How, practically, did you balance your full-time job with writing a novel?
I look back at that period of my life and it’s a complete blur. I can barely remember it because I was in a hole writing, whatever, whenever I could. I made a lot of sacrifices socially and I cancelled going on holiday, taking the time off to write.
My hours as a lawyer vary but you can, in lawyer-terms, have a life: you won’t be working that many weekends or late at night. Monday to Friday, if I finished work by 6pm, I’d run to the British Library and read until they closed at 8pm. Then I’d run back home and write as much as I could until midnight. If I didn’t get out at six then I’d be writing 9-11, 9 to midnight, or 10 to 12. I’d basically squeeze it in when I could, and it would be completely fine with me if I only wrote about two or three paragraphs. I didn’t have targets, to meet certain numbers of words or chapters by a specific time, I just did what I could when I could.
Did you encounter any writer’s block?
When I did, I would just read instead, stuff for the Hassan chapters. I was quite disciplined about researching; I felt the responsibility to get it as right as possible, because even though it’s fiction, I wanted the historical elements of it to be as accurate as possible.
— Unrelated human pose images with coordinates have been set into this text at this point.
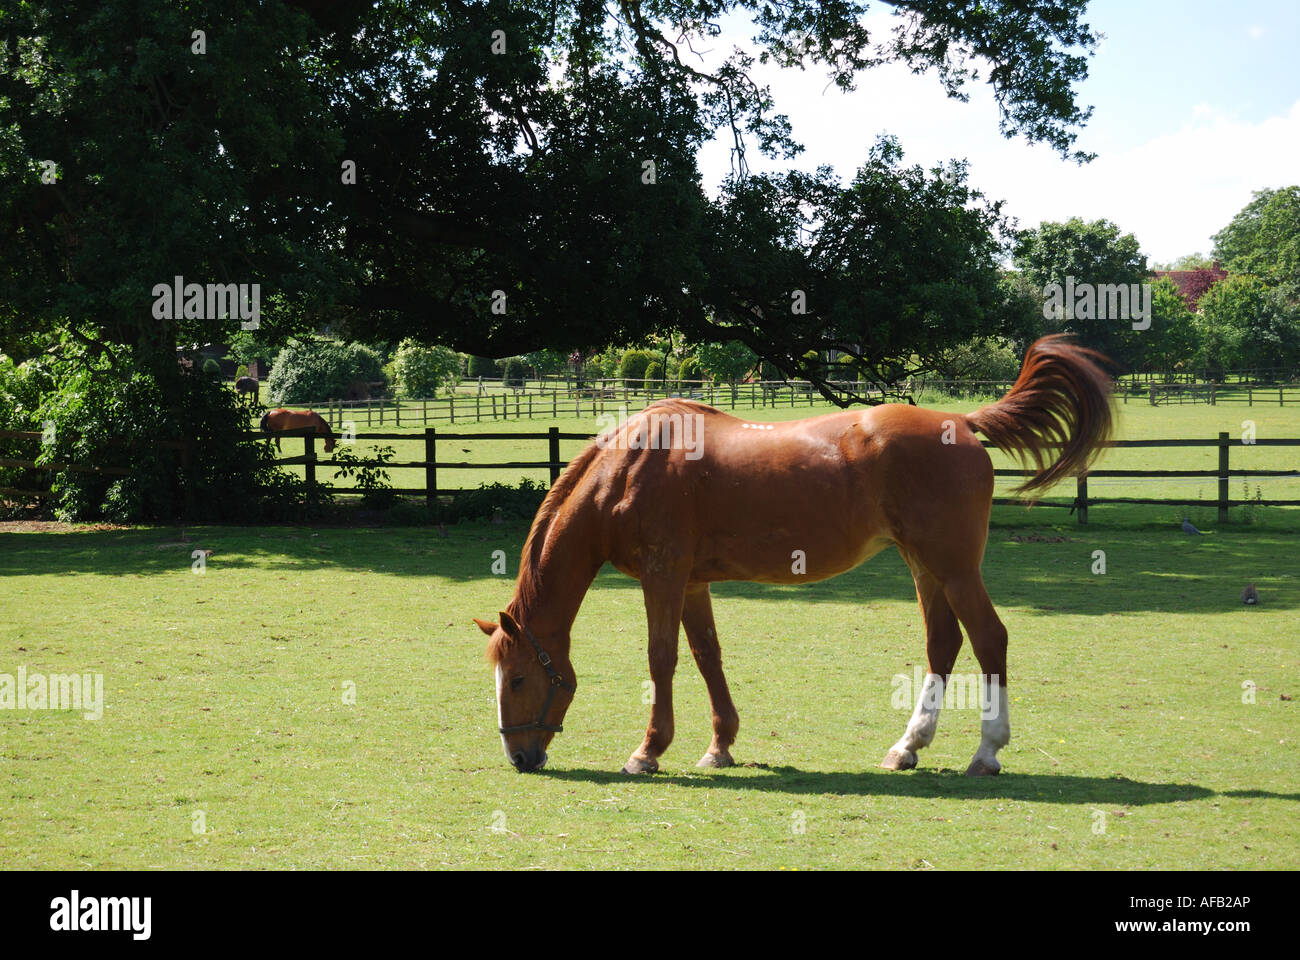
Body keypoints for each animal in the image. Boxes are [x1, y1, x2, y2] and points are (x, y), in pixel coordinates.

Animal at [473, 333, 1112, 775]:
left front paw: (648, 751)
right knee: (943, 644)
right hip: (924, 566)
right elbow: (707, 656)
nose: (519, 758)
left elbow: (662, 658)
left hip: (953, 568)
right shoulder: (692, 583)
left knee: (989, 640)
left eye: (520, 678)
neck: (628, 468)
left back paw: (986, 753)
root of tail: (960, 419)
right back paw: (908, 746)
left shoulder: (663, 576)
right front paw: (720, 745)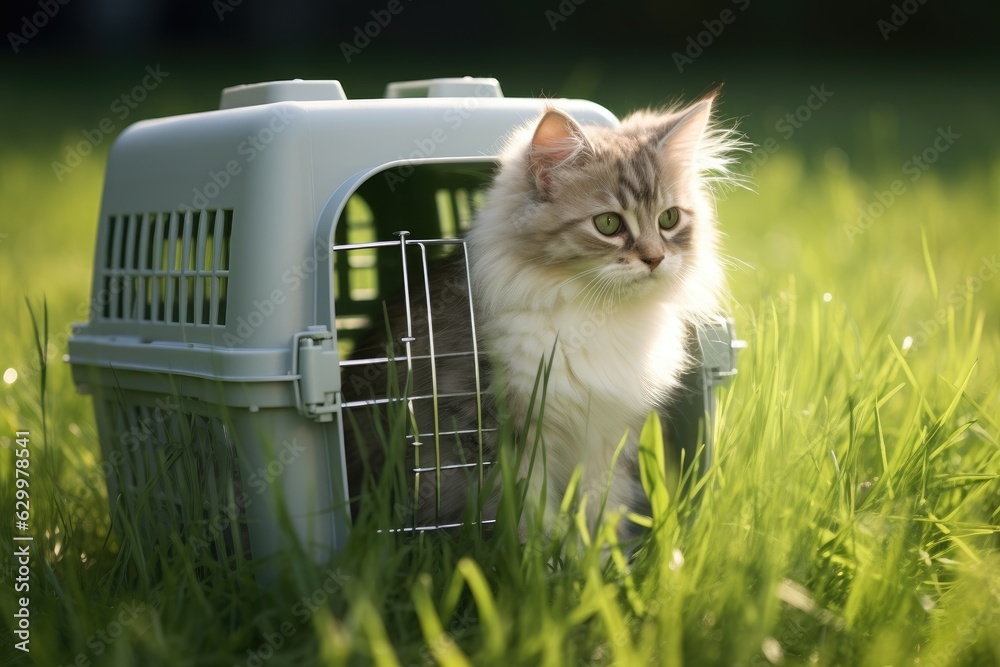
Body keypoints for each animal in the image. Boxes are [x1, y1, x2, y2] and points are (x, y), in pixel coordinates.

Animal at [344, 95, 744, 536]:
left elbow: (601, 508)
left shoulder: (607, 436)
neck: (597, 314)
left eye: (669, 219)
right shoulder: (496, 430)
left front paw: (600, 552)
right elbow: (527, 513)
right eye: (608, 224)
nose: (655, 259)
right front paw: (539, 553)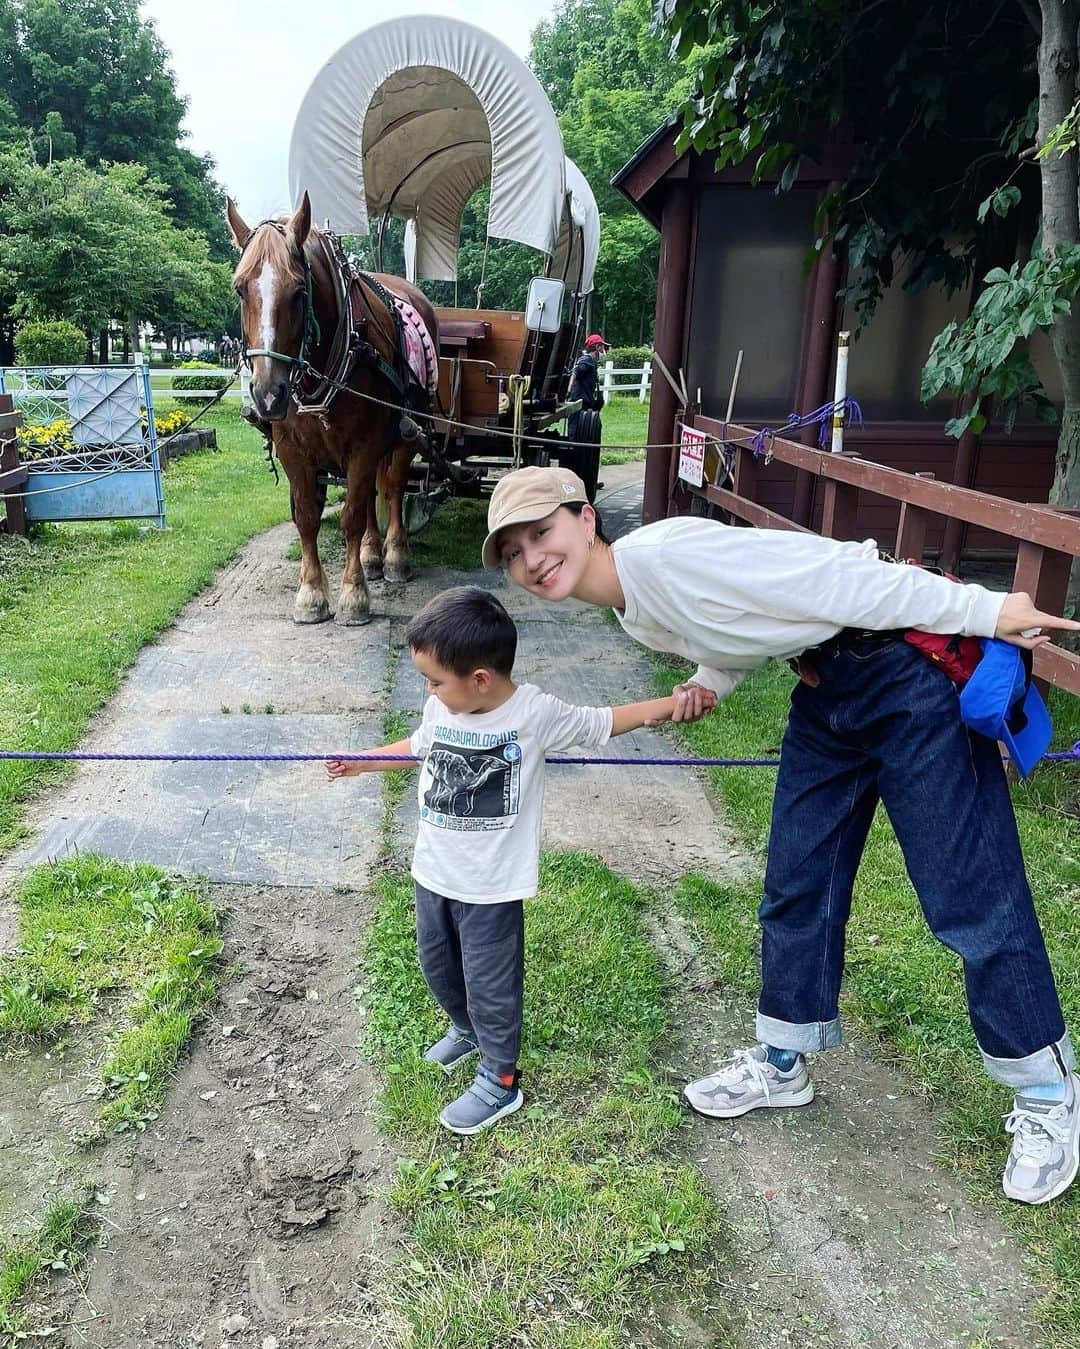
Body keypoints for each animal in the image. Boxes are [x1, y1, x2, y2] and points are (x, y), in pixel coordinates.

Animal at [225, 192, 436, 623]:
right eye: (240, 289)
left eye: (298, 292)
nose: (268, 394)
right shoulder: (292, 449)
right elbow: (307, 516)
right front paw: (311, 593)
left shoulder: (366, 444)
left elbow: (351, 516)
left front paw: (354, 594)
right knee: (372, 492)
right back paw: (372, 554)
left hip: (405, 433)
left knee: (392, 486)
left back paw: (394, 556)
It’s also an educational tool, that’s another purpose of the novel, to teach people about this part of our history. So if I had a creative block I could still do stuff to progress the novel that wasn’t writing.
How did it feel to submit your manuscript?
It was the scariest time. I was just really worried: they had no idea what the plot was going to be, they had no idea where the book was going to go. I think it took them about a week for them to get back to me, and I didn’t receive any updates in between. So for the whole week I was feeling sick, like, what if they hate this, what if it’s terrible, what if I actually can’t write. But thankfully they were extremely complimentary when they got back to me; I’m sure he knew how to talk to vulnerable debut authors whose creative babies are in their hands!
What was it like when people read it for the first time?
The very first non-family review that I got on Goodreads felt so, so good. And I started getting DMs from people being like, “By the way, I read your book and wanted you to know that it really resonated with me”, or “I felt really seen” or, “it felt wonderful to feel represented.” That kind of stuff felt better than any money you could ever earn from writing a book. People reading it and learning something from it. It was the best feeling ever.